Reproduce the entry below line for line, with every character unchanged.

Exercise materials:
-- Begin --
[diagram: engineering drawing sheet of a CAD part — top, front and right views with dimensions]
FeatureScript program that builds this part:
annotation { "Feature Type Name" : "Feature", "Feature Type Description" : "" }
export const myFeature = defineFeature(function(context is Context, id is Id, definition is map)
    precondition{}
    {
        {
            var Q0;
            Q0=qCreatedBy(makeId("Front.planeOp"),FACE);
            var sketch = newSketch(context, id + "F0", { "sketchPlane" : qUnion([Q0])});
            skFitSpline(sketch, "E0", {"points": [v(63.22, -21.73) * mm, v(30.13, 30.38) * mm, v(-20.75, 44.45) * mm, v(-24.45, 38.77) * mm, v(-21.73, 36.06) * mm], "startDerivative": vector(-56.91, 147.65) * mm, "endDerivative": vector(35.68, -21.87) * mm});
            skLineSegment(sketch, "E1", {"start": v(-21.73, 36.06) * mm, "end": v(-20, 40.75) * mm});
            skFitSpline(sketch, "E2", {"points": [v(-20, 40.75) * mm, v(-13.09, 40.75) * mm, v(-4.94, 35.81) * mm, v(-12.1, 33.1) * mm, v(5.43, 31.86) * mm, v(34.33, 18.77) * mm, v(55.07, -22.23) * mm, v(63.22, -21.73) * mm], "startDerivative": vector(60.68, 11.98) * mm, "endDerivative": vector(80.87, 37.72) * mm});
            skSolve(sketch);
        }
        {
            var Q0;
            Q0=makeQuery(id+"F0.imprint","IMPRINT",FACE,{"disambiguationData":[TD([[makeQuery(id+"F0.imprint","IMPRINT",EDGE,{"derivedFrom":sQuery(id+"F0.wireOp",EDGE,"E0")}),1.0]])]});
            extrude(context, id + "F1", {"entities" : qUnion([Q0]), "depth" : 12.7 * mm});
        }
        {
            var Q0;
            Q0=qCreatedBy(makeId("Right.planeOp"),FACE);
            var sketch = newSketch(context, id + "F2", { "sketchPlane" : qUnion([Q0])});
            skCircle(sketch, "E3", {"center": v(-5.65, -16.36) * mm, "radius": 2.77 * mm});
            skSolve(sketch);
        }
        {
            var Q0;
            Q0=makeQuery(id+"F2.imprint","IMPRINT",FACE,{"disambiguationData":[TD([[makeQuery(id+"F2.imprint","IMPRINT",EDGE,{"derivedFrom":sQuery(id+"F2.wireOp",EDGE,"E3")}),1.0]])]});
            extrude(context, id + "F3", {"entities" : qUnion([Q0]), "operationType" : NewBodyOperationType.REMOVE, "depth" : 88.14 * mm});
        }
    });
-- End --
Response to this exercise:
[diagram: engineering drawing sheet of a CAD part — top, front and right views with dimensions]
FeatureScript program that builds this part:
annotation { "Feature Type Name" : "Feature", "Feature Type Description" : "" }
export const myFeature = defineFeature(function(context is Context, id is Id, definition is map)
    precondition{}
    {
        {
            var Q0;
            Q0=qCreatedBy(makeId("Front.planeOp"),FACE);
            var sketch = newSketch(context, id + "F0", { "sketchPlane" : qUnion([Q0])});
            skFitSpline(sketch, "E0", {"points": [v(63.22, -21.73) * mm, v(30.13, 30.38) * mm, v(-20.75, 44.45) * mm, v(-24.45, 38.77) * mm, v(-21.73, 36.06) * mm], "startDerivative": vector(-56.91, 147.65) * mm, "endDerivative": vector(35.68, -21.87) * mm});
            skLineSegment(sketch, "E1", {"start": v(-21.73, 36.06) * mm, "end": v(-20, 40.75) * mm});
            skFitSpline(sketch, "E2", {"points": [v(-20, 40.75) * mm, v(-13.09, 40.75) * mm, v(-4.94, 35.81) * mm, v(-12.1, 33.1) * mm, v(5.43, 31.86) * mm, v(34.33, 18.77) * mm, v(55.07, -22.23) * mm, v(63.22, -21.73) * mm], "startDerivative": vector(60.68, 11.98) * mm, "endDerivative": vector(80.87, 37.72) * mm});
            skSolve(sketch);
        }
        {
            var Q0;
            Q0=makeQuery(id+"F0.imprint","IMPRINT",FACE,{"disambiguationData":[TD([[makeQuery(id+"F0.imprint","IMPRINT",EDGE,{"derivedFrom":sQuery(id+"F0.wireOp",EDGE,"E0")}),1.0]])]});
            extrude(context, id + "F1", {"entities" : qUnion([Q0]), "depth" : 12.7 * mm});
        }
        {
            var Q0;
            Q0=qCreatedBy(makeId("Right.planeOp"),FACE);
            var sketch = newSketch(context, id + "F2", { "sketchPlane" : qUnion([Q0])});
            skCircle(sketch, "E3", {"center": v(-5.65, -16.36) * mm, "radius": 2.77 * mm});
            skSolve(sketch);
        }
        {
            var Q0;
            Q0=makeQuery(id+"F2.imprint","IMPRINT",FACE,{"disambiguationData":[TD([[makeQuery(id+"F2.imprint","IMPRINT",EDGE,{"derivedFrom":sQuery(id+"F2.wireOp",EDGE,"E3")}),1.0]])]});
            extrude(context, id + "F3", {"entities" : qUnion([Q0]), "operationType" : NewBodyOperationType.REMOVE, "depth" : 88.14 * mm});
        }
    });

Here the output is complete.